RW: Do you have an astrology community?
CN: Not really. It’s almost like a cis, white, male-dominated academic space.
RW: Wait … really? For astrology? Who listens to cishet white men in this economy?
CN: (laughter) It’s getting more “diverse” right now. I definitely have friends who are astrologers. It’s like queer community and you get these little niches of people.
RW: When I was in Atlanta, I had my crew of best friends who were Black queer femmes. We went through our whole astrological awakening together. We would ask each other, “Oh, did you read Chani today?” It was a whole thing. Even still, we send each other stuff about our charts.

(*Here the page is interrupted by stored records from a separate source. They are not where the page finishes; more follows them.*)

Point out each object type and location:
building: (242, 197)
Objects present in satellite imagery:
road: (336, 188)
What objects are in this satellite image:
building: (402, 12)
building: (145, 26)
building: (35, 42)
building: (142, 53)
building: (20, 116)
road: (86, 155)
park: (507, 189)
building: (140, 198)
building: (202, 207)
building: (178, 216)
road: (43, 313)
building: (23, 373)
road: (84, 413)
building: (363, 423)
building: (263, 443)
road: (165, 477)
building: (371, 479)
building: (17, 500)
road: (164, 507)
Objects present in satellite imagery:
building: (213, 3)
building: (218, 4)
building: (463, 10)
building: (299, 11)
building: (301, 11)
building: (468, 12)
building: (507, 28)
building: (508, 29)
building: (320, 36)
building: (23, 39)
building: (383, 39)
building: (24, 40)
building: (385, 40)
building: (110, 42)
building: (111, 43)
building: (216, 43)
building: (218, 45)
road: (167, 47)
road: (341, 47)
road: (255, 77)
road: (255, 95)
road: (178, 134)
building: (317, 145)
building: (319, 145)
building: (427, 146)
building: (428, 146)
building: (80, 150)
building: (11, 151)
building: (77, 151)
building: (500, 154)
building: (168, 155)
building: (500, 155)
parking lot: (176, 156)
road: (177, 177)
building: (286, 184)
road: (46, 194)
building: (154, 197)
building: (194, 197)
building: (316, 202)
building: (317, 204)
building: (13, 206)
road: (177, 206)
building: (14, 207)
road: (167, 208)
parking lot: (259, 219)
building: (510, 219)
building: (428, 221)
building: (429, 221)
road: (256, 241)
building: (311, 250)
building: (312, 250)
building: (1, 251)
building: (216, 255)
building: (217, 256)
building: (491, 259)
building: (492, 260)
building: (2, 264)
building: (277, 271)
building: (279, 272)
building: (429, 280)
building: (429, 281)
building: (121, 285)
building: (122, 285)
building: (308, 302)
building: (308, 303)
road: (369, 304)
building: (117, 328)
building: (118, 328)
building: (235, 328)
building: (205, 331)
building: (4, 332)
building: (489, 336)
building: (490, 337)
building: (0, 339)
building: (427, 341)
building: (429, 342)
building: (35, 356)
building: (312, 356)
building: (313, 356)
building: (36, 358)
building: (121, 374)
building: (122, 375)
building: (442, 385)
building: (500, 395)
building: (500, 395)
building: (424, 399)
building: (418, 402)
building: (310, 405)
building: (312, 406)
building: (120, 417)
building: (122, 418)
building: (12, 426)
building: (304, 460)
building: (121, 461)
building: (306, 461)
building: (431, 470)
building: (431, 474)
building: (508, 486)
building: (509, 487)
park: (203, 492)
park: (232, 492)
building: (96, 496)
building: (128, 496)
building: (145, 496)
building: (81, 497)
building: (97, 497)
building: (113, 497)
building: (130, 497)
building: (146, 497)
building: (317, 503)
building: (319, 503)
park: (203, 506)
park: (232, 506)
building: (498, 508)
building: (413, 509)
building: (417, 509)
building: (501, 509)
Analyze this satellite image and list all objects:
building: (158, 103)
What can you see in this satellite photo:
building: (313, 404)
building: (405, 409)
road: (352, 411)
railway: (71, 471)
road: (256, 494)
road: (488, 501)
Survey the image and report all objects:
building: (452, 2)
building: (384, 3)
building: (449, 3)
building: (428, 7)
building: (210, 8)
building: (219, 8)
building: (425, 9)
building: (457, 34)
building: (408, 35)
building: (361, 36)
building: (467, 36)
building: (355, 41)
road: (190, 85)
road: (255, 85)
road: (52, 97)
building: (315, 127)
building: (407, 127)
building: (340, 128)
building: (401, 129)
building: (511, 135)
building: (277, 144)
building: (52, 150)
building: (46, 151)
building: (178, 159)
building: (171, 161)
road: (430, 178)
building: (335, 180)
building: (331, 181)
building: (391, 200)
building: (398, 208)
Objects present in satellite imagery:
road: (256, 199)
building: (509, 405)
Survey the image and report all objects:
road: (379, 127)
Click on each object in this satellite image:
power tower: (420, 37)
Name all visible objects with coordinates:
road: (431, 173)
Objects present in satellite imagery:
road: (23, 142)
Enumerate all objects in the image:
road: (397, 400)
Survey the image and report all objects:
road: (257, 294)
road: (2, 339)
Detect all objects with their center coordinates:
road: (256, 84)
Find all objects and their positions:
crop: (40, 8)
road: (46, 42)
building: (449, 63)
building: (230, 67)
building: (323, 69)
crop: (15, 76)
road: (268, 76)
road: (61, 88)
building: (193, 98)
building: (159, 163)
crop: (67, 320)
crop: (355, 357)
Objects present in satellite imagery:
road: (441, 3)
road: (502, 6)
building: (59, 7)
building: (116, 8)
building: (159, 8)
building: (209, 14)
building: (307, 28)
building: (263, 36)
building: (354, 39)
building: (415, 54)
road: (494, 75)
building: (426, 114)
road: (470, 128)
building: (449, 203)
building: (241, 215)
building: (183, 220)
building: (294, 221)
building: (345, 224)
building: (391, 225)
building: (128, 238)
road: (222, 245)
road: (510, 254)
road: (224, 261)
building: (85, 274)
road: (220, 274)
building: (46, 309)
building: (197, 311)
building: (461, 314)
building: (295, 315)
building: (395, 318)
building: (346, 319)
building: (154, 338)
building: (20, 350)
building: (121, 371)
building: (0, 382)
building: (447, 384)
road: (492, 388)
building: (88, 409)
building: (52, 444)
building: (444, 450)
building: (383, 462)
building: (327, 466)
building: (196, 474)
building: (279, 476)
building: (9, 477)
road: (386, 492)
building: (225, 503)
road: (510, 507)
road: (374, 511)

CN: I think in terms of community that’s the most fulfilling part of my work. It’s knowing that it goes out and it has its own life and own relationship with everybody. I get to be the mom who meets their kids’ friends like, “Oh my God, you guys are so great.”
It’s not about me, but it’s brought so many amazing people into my life. I just have such an amazing relationship to the work, and as someone who grew up so isolated, that’s something beyond my wildest dreams. It’s beautiful to be in relationship with that. If the work can be supportive of communities, then that’s my greatest wish for it. I want people to feel cared for and held through whatever they’re going through.
This interview has been edited for clarity and length.